> [Required work]: Search the material for lines containing the word "Charts", and copy each one.

> [Data supplied]:
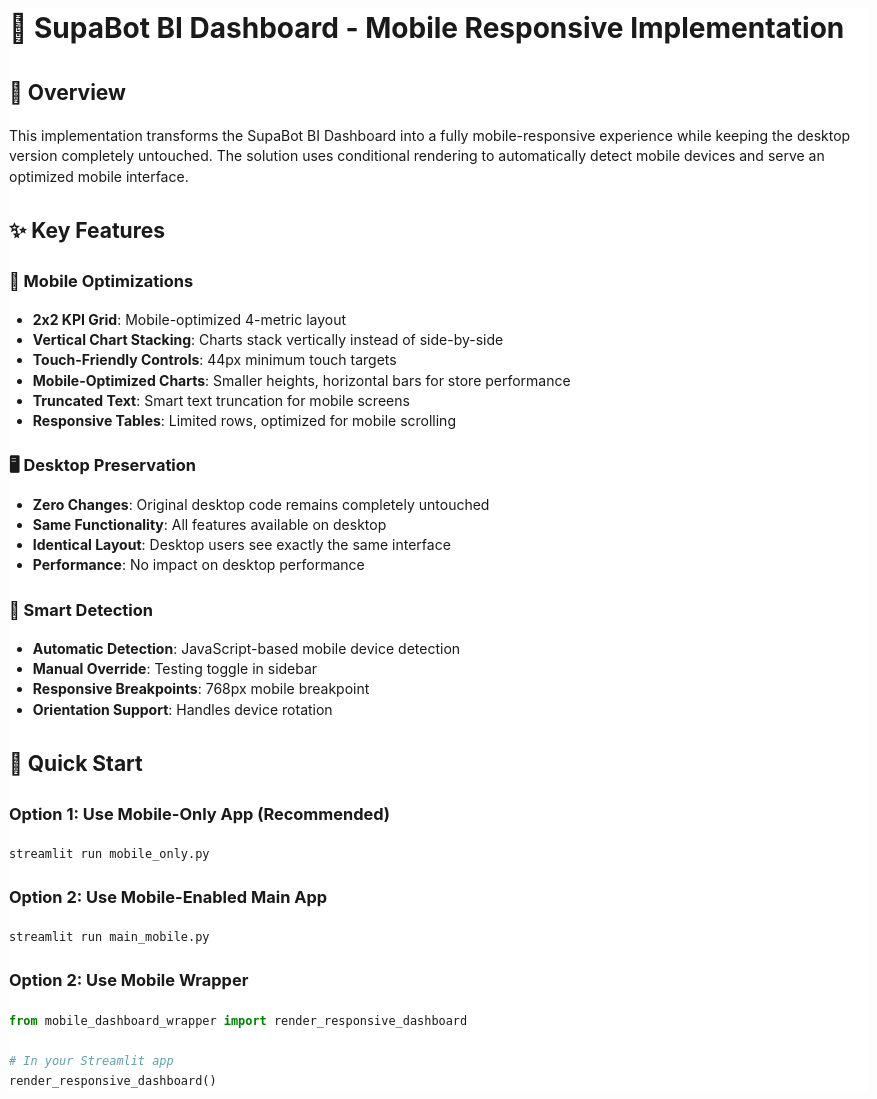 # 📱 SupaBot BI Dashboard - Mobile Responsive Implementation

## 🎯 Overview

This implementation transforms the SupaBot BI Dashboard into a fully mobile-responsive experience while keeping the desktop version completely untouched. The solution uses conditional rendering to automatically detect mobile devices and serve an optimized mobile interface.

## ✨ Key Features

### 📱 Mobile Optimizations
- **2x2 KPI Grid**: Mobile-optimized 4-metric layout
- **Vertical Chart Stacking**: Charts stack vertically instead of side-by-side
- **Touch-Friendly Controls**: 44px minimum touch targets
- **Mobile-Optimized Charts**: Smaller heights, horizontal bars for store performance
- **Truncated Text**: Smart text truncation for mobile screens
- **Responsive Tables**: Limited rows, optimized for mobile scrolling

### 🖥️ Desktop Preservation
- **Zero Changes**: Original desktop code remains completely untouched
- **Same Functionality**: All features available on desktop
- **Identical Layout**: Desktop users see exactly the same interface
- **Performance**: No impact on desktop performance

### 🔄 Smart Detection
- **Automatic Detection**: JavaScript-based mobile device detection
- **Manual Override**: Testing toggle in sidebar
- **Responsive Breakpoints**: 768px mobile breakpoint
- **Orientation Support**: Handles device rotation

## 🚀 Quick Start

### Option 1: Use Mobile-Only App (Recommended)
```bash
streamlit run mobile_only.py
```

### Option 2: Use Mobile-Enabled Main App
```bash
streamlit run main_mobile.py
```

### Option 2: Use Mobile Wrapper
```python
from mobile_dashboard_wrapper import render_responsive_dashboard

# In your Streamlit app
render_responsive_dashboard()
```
* * *
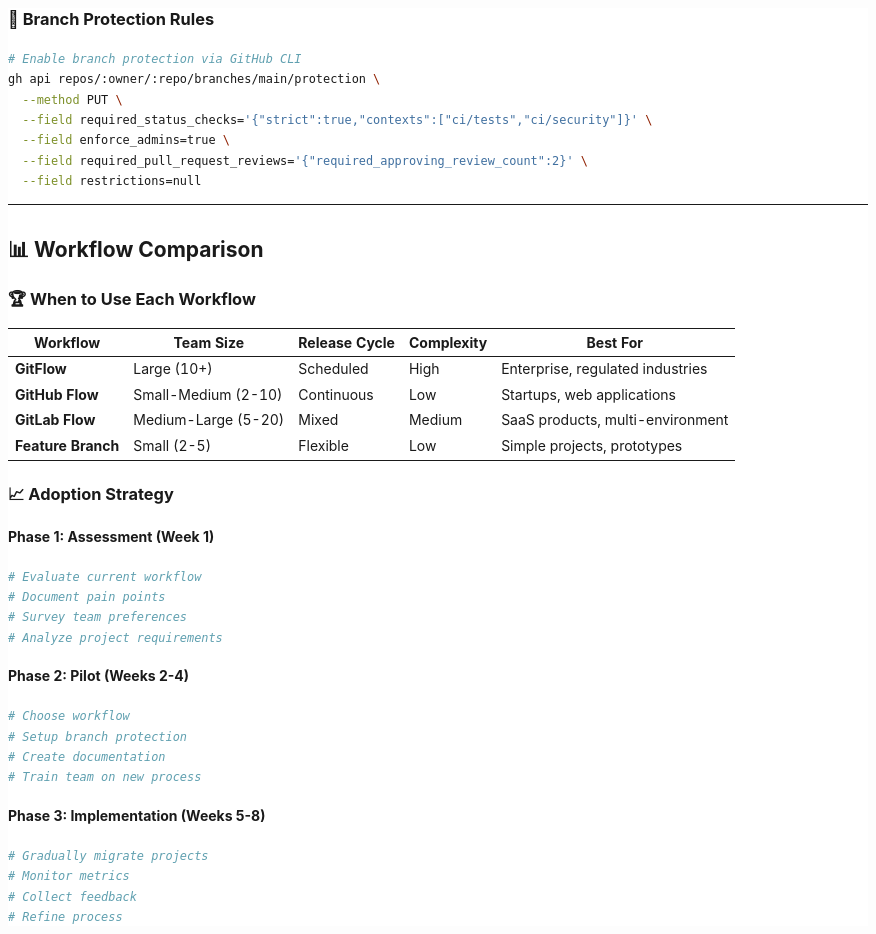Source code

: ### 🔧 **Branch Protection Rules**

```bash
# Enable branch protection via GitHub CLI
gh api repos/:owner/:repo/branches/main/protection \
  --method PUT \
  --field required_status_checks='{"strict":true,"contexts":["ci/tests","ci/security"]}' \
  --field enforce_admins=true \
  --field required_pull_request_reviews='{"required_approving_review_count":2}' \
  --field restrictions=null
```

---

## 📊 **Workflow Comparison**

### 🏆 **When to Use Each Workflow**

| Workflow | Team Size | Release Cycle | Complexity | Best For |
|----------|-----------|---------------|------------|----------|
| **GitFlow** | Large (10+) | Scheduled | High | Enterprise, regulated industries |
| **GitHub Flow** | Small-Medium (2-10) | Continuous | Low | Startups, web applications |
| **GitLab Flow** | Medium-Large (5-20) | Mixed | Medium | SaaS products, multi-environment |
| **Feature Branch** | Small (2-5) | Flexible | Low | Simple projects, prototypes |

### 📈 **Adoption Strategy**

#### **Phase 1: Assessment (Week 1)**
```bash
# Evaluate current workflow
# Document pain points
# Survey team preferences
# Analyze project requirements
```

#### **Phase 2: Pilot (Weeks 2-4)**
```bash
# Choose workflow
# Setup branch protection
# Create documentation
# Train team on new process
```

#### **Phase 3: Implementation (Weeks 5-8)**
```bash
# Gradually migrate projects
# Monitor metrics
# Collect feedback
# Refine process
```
---
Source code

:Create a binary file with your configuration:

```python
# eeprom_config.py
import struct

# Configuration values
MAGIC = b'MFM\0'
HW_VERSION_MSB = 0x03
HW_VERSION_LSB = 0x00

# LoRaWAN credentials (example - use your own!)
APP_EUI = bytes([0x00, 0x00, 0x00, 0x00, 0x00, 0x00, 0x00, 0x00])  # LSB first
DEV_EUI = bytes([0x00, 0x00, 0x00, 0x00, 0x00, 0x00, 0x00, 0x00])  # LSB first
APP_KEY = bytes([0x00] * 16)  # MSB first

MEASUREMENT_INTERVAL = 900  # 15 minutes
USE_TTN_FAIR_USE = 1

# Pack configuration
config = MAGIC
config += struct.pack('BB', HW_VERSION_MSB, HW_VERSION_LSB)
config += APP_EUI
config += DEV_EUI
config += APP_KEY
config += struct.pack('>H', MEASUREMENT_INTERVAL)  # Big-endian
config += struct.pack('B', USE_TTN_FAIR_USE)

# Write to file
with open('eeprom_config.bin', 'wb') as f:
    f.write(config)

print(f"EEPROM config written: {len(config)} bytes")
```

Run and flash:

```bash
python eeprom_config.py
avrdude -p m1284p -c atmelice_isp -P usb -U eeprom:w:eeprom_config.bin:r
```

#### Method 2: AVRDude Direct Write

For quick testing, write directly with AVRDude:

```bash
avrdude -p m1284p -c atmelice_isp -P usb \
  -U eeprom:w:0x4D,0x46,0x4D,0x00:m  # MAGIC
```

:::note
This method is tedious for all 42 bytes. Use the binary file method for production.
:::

> [Exercise solution]:
- **Vertical Chart Stacking**: Charts stack vertically instead of side-by-side
- **Mobile-Optimized Charts**: Smaller heights, horizontal bars for store performance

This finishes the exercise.